Rabies PEP should be considered in domestic animals. There’s no guarantee that it can prevent rabies in an exposed dog or cat, but odds of rabies developing while being managed using this approach appears to be really low.

We can also flag the cases that are of greater risk of PEP “failure” (in this case, young animals that started PEP before 12 weeks of age).

I wonder whether the 3 and 8 week booster timing is too late. If we’re going to give multiple doses and we don’t have the option for anti-rabies antibody, why not approach it more like they do in people: give the vaccine ASAP (which is already part of the protocol), and then on days 3, 7 and 14? I can’t see any reason not to use that type of approach if it could possibly help avoid PEP failures.

Vaccine failures

One “true pre-exposure vaccination failure” was reported, which is an important case to note.

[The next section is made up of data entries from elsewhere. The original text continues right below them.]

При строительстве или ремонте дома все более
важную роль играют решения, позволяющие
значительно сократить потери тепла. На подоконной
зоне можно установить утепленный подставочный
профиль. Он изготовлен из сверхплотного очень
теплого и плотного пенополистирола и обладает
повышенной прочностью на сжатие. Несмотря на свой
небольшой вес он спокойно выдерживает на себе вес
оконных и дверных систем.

  • It was in a 3-year-old dog that was initially vaccinated at 16 months of age and got a booster 1.4 years later, meaning it was properly vaccinated and not due for a booster at the time it was exposed to rabies. Nonetheless the dog developed rabies and died.
  • On one hand, it’s just one case. That’s great. Rabies vaccine is one of the best vaccines we have. But no vaccine is ever going to be 100% effective, since we can’t guarantee that every animal will respond to a vaccine the way we want them to.
  • This is a reminder that while rabies vaccination is really useful and really important, we can’t dismiss the potential for rabies in a vaccinated dog or cat. It’s just really unlikely.

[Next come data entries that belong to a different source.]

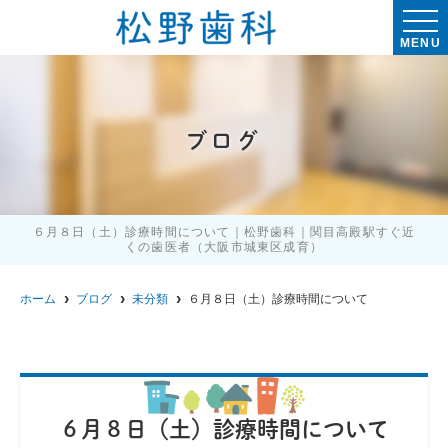
MENU
ブログ
６月８日（土）診療時間について｜松野歯科｜関目高殿駅すぐ近
くの歯医者（大阪市城東区成育）
ホーム
ブログ
未分類
６月８日（土）診療時間について
６月８日（土）診療時間について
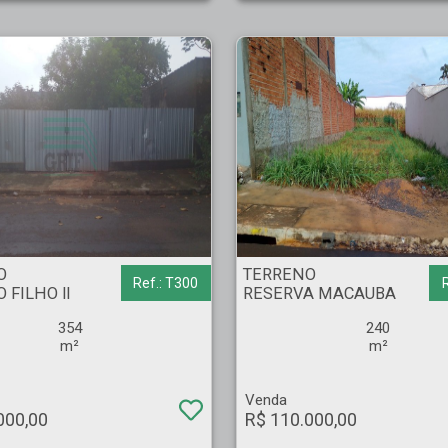
ILHO ll - Ribeirão Preto
TERRENO - RESERVA MACAUBA - Ribeirão Preto
O
TERRENO
Ref.: T300
 FILHO ll
RESERVA MACAUBA
354
240
m²
m²
Venda
000,00
R$ 110.000,00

Two other previously vaccinated dogs also developed rabies. Both dogs were overdue for vaccination, so they are not considered true vaccine failures, but they’re also important to note.

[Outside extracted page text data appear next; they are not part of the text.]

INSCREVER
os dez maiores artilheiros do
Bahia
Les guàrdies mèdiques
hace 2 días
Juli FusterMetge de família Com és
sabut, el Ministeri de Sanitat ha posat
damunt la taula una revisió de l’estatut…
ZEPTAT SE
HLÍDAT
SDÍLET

  • One was a 7-year-old dog that was overdue following a 3-year vaccine (last dose given 5 years earlier). I’d really like to know if this dog had multiple vaccines before the age of 2, or just one dose, since I expect pretty solid, long-lasting immunity with a couple doses – but this also illustrates why you can’t rely on that in all dogs, and regular revaccination remains important.
  • The other case was a 2-year-old dog that had received a rabies vaccine as a puppy but did not get the 1-year booster.

The conclusion of the report was “Results indicated that this protocol is a viable option for unvaccinated domestic animals exposed to rabies. Alternative protocols warrant additional consideration.”

I think that’s a fair evaluation. We don’t really know how well PEP works in domestic animals, but it’s likely quite effective. It is certainly much better than doing nothing, and should be an option for exposed animals. However, I’d like to see a more aggressive PEP regimen than those currently used.

On a closing note, we don’t need to worry about PEP regimens for unvaccinated animals if we don’t have unvaccinated animals. All dogs and cats in rabies endemic areas should be vaccinated from 12 weeks of age and up. We’ll still see exposures in animals younger than that, but maximizing vaccination in animals that can be vaccinated is critical.